Debió de ser este, sin duda, un pueblo guerrero o un conjunto angustiado que temía por su supervivencia y que confiaba más en la solidez de la roca que en la suya propia. Buscaron siempre una majestuosa sobriedad, pero huyeron al mismo tiempo de todo lo que fuera frágil, y se podría decir que en verdad lo hicieron pensando en que aquella ciudad —su ciudad predilecta— debía durar, resistir el paso de los siglos, escondida, ignorada, para que algún día los hombres pudieran encontrarla.

Sin embargo, poco dice Machu-Picchu de la vida de los que en ella habitaron.

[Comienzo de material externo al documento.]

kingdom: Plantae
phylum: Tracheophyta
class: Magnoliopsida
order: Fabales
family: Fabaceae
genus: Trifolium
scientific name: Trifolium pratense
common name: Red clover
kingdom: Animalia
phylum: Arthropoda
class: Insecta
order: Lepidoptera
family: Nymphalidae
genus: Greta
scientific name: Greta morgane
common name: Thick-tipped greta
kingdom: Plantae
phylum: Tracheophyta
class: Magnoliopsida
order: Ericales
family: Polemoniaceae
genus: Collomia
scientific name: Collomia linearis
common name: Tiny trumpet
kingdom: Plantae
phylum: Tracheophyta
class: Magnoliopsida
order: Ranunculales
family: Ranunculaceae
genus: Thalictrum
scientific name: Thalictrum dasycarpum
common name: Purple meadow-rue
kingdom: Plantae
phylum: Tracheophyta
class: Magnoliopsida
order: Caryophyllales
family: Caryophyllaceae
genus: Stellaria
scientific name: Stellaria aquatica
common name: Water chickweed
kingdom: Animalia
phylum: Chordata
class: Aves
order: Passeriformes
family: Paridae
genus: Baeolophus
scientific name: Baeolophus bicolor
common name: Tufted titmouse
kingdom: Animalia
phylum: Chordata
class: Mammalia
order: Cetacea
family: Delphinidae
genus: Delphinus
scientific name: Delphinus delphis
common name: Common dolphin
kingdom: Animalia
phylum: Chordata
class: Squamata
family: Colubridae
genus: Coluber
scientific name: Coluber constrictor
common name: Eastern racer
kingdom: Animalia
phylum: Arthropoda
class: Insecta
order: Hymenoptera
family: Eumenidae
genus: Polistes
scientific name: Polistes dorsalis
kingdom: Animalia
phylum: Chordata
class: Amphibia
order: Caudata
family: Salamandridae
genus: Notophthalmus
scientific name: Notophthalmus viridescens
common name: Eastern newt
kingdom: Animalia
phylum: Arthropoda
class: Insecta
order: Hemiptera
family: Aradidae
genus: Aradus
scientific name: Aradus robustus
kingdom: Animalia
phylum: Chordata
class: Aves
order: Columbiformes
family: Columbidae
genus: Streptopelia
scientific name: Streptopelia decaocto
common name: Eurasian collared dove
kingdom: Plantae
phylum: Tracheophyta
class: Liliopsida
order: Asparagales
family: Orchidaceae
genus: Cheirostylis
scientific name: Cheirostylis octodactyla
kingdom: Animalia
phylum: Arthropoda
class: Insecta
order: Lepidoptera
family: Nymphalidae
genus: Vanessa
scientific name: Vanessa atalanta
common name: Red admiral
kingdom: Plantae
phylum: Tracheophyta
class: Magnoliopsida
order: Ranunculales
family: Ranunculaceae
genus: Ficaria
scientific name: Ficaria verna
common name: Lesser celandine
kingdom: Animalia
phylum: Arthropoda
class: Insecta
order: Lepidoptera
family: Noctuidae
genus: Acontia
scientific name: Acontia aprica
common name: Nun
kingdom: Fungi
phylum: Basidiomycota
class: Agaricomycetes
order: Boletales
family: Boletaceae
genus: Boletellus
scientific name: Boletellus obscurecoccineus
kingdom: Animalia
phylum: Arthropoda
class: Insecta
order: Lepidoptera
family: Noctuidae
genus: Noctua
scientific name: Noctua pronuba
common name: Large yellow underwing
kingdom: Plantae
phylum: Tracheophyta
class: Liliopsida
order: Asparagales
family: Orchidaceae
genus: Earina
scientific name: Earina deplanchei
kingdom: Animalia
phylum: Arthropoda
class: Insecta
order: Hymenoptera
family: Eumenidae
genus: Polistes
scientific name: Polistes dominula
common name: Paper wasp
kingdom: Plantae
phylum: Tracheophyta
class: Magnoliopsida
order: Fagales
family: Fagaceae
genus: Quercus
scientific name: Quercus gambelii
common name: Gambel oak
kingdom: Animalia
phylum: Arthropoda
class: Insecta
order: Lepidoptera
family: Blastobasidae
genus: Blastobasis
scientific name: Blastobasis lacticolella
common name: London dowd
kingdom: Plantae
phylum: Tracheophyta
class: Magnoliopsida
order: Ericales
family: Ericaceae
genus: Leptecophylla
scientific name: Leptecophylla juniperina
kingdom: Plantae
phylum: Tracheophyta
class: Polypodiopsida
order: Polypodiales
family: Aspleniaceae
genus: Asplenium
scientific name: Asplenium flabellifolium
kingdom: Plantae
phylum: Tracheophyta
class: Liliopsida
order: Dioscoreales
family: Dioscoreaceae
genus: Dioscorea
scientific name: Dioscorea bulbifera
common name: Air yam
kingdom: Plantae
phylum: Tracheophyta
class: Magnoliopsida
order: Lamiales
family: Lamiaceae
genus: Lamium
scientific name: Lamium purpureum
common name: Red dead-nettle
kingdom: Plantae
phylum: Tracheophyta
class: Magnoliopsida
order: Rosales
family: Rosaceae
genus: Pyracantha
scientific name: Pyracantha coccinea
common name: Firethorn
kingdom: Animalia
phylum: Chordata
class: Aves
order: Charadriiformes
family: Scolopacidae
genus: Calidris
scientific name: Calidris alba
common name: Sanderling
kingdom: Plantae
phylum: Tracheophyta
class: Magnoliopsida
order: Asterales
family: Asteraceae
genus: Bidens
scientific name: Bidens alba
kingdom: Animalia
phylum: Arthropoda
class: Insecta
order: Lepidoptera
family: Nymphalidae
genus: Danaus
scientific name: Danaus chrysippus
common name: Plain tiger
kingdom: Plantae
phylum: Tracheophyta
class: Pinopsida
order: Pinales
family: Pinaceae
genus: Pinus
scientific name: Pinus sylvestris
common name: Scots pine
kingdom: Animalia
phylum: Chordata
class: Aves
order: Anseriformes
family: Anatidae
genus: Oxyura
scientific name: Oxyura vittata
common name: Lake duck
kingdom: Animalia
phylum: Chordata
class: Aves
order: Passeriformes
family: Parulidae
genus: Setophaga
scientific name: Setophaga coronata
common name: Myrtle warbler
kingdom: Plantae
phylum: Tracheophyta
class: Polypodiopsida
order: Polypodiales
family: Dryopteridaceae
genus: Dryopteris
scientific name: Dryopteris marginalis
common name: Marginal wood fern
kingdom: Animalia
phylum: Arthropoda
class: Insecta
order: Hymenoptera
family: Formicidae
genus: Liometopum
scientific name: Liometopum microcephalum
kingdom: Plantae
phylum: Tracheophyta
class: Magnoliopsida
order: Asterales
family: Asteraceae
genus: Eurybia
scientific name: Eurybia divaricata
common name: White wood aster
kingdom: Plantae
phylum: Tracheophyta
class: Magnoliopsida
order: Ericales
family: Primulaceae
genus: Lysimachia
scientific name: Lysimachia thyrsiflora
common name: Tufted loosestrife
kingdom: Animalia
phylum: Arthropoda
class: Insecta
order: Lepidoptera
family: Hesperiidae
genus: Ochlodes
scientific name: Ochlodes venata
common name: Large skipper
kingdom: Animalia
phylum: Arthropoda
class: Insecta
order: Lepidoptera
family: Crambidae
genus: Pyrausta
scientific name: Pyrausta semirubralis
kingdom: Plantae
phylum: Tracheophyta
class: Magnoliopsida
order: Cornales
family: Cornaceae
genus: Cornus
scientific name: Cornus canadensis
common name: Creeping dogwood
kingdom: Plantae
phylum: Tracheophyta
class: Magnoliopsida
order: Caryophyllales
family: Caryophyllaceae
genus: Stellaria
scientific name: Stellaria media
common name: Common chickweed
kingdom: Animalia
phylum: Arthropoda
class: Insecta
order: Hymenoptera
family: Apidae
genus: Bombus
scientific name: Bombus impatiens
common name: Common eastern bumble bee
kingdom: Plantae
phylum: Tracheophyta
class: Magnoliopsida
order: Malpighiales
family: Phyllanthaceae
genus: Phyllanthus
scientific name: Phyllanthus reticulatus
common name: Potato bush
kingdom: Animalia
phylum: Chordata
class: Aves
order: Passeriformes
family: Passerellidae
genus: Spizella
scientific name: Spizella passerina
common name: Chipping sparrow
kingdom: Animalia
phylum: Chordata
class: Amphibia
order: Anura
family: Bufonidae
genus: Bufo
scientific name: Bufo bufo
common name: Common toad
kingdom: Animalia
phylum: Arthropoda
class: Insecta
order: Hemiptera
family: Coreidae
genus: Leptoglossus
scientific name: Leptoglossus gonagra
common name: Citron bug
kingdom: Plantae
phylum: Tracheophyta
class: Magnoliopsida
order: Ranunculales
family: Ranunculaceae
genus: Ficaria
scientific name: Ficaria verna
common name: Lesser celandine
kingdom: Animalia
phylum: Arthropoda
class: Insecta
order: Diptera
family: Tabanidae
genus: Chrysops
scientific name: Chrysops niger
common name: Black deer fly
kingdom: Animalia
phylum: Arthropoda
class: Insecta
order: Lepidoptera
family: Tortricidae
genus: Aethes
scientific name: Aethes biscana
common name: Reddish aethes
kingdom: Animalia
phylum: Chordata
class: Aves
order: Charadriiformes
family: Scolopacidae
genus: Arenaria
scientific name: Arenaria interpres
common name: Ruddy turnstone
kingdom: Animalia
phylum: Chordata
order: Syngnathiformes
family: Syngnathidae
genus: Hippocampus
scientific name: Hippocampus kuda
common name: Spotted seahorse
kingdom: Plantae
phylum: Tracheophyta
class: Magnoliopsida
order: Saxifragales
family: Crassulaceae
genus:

Sólo dejaron muros, piedras, edificios y cientos de miles de escaleras, pero nada que pudiera aclararnos quiénes eran, cómo vivían, cuáles fueron sus sueños, sus ambiciones y sus temores. Existen, sí, las casas y los palacios; existen incluso barrios a los que hombres nuevos les han dado nuevos nombres: de los agricultores, de los Intelectuales, de la Nobleza, pero ¿fueron así en verdad? No lo sabemos. También esos descubridores pusieron, como yo, todo de su parte.

Ver Machu-Picchu, recorrer sus calles, subir sus incontables escalinatas, entrar en sus palacios, rozar apenas con los dedos la piedra donde se sacrificaba a los seres humanos, es dejar que cada cual tenga también algo que soñar; es darle un telón de fondo, un decorado, a la imaginación.

Porque resulta inútil visitar Machu-Picchu sin imaginación. Las piedras nos hablan de seres que desaparecieron, pero no dan detalles, no dicen cómo eran ni cómo pensaban, y por ello, aquí, en el «nido de águilas», es necesario que cada cual se esfuerce en crear por sí mismo a los personajes, en darles vida, pues de lo contrario se encontrarían tan sólo ante algo inanimado, sin fuerza ni interés, porque es siempre el recuerdo de los hombres, del espíritu de los seres humanos, lo que hace que las ruinas signifiquen algo más que un amontonamiento de piedras.